[[ Text segment, beginning ]]

The Hebrew University Logo
Syllabus Statistical learning and data analysis - 52525
עברית
Print
 
PDF version
Last update 13-11-2024
HU Credits: 4

Degree/Cycle: 1st degree (Bachelor)

Responsible Department: Statistics

Semester: 2nd Semester

Teaching Languages: English

Campus: Mt. Scopus

Course/Module Coordinator: Barak Sober

Coordinator Email: barak.sober@mail.huji.ac.il

Coordinator Office Hours:

Teaching Staff:
Dr. Barak Sober,
Ms. Alon Shira

Course/Module description:
The course deals with the statistical analysis of large modern datasets.
We will discuss statistical and computational challenges, and learn general principles as well as specific methods of analysis.

In particular, we focus on exploratory data analysis, and on prediction models.

Labs (hand-in assignments) are an important part of the course. Students will analyze real data sets. They will also compare methods on real and simulated data.

Course/Module aims:
The course aims to present modern data analysis techniques. The goal is also for the students to learn and practice research work in data analysis and statistical method development.

Learning outcomes - On successful completion of this module, students should be able to:
At the end of this course, students will be able to:
- Examine a data set and display its features
- Postulate a research interest as a prediction problem, and understand the advantages and disadvantages of the prediction paradigm compared to other types of inference
- Construct a prediction model (categorical or continuous)
- Quantify the success of the model, and compare different methods or models. Estimate the error and uncertainty.
- Communicate the analysis in writing.

Attendance requirements(%):
80

Teaching arrangement and method of instruction: The course will be frontal in the classroom (a few lessons will be given through Zoom).
Attendance is mandatory.
The lessons will be recorded but will become available only to students that will show a legitimate reason for their absence.

Course/Module Content:
The list below is just a tentative list of topics. The actual topics may differ (some may be omitted while others added).

[[ Text segment, end ]]
[[ Given information, beginning ]]

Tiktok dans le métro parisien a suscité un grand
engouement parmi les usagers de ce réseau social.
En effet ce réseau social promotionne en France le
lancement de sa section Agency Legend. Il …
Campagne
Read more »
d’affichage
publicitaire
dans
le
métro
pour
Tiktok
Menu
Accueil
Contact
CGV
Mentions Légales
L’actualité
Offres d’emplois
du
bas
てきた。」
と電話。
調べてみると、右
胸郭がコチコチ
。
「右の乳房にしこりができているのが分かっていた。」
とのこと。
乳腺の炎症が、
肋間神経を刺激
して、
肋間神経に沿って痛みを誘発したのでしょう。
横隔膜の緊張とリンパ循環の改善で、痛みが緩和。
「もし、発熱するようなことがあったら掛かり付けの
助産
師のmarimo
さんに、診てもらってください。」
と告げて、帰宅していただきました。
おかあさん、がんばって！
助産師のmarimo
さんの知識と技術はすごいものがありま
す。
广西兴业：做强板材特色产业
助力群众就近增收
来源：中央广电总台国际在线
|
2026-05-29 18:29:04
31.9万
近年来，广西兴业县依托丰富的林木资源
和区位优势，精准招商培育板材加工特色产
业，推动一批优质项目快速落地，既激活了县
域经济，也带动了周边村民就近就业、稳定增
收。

[[ Given information, end ]]
[[ Given information, beginning ]]

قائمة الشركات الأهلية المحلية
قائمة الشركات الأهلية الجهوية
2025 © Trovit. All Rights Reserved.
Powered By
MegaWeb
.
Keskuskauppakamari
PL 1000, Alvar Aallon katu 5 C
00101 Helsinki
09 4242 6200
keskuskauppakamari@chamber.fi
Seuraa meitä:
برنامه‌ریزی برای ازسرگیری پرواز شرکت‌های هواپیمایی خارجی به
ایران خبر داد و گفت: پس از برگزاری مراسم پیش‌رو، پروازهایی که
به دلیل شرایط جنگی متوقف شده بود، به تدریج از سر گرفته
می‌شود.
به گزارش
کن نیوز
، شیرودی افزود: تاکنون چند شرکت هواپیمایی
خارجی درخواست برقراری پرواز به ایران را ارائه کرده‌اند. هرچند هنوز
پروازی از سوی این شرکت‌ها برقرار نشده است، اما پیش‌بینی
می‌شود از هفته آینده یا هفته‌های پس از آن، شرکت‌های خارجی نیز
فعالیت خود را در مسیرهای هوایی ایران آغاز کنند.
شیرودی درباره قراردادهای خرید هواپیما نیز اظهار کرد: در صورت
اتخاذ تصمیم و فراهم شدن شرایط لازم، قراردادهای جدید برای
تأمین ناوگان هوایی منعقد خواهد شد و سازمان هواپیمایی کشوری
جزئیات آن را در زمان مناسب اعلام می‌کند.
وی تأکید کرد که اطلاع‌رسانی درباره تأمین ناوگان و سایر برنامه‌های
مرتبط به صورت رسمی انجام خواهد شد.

[[ Given information, end ]]

### Directive A
Decide whether each statement agrees with the course syllabus, answering yes or no and quoting the deciding words: (i) the course is taught in English; (ii) lesson recordings are available to every student; (iii) the course runs in the first semester.
### Directive B
From the course syllabus, extract the passage that begins at the words "- Quantify the" and stops after "Attendance is mandatory.".
### Directive C
According to the course syllabus, on which campus is the course held?
The rows are separate material, apart from the course syllabus.

### Task output A
(i) Yes: "Teaching Languages: English"
(ii) No: "The lessons will be recorded but will become available only to students that will show a legitimate reason for their absence."
(iii) No: "Semester: 2nd Semester"

### Task output B
- Quantify the success of the model, and compare different methods or models. Estimate the error and uncertainty.
- Communicate the analysis in writing.

Attendance requirements(%):
80

Teaching arrangement and method of instruction: The course will be frontal in the classroom (a few lessons will be given through Zoom).
Attendance is mandatory.

### Task output C
Mt. Scopus